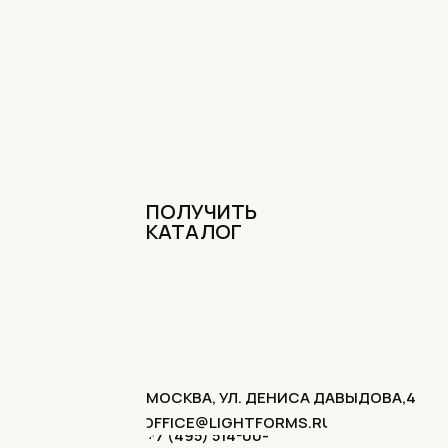
ПОЛУЧИТЬ
КАТАЛОГ
МОСКВА, УЛ. ДЕНИСА ДАВЫДОВА,4
OFFICE@LIGHTFORMS.RU
+7 (495) 514-00-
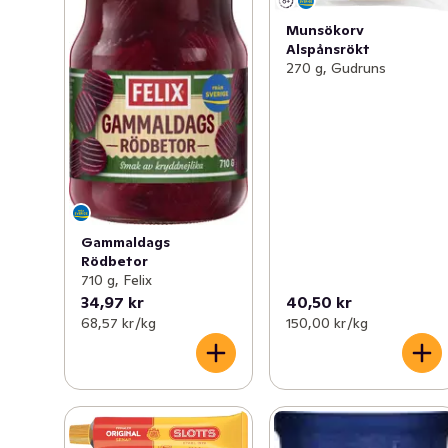
Munsökorv
Alspånsrökt
270 g, Gudruns
Gammaldags
Rödbetor
710 g, Felix
34,97 kr
40,50 kr
68,57 kr /kg
150,00 kr /kg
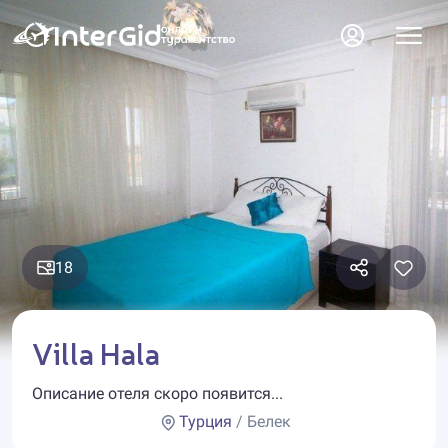
18
Villa Hala
Описание отеля скоро появится...
Турция
/ Белек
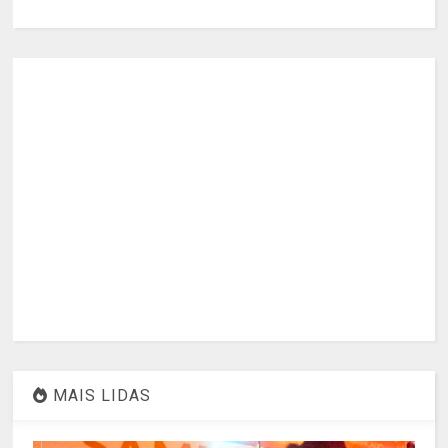
MAIS LIDAS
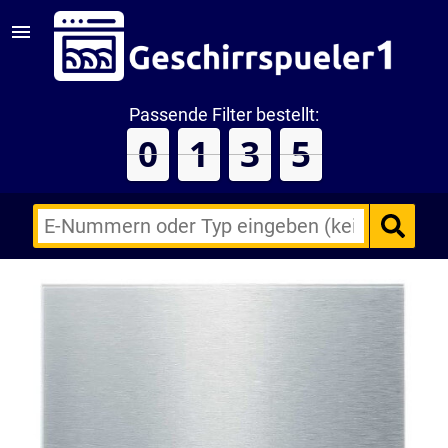
Passende Filter bestellt:
0
1
3
5
E-
Nummern
des
Backofens
oder
Zubehörs
(keine
Sonderzeichen)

####################

JOB ITEM: Repeat the material exactly. Any picture in it should be dropped.

EXERCISE RESPONSE:
ПОЛУЧИТЬ
КАТАЛОГ
МОСКВА, УЛ. ДЕНИСА ДАВЫДОВА,4
OFFICE@LIGHTFORMS.RU
+7 (495) 514-00-
Munsökorv
Alspånsrökt
270 g, Gudruns
Gammaldags
Rödbetor
710 g, Felix
34,97 kr
40,50 kr
68,57 kr /kg
150,00 kr /kg
18
Villa Hala
Описание отеля скоро появится...
Турция
/ Белек
MAIS LIDAS
Passende Filter bestellt:
0
1
3
5
E-
Nummern
des
Backofens
oder
Zubehörs
(keine
Sonderzeichen)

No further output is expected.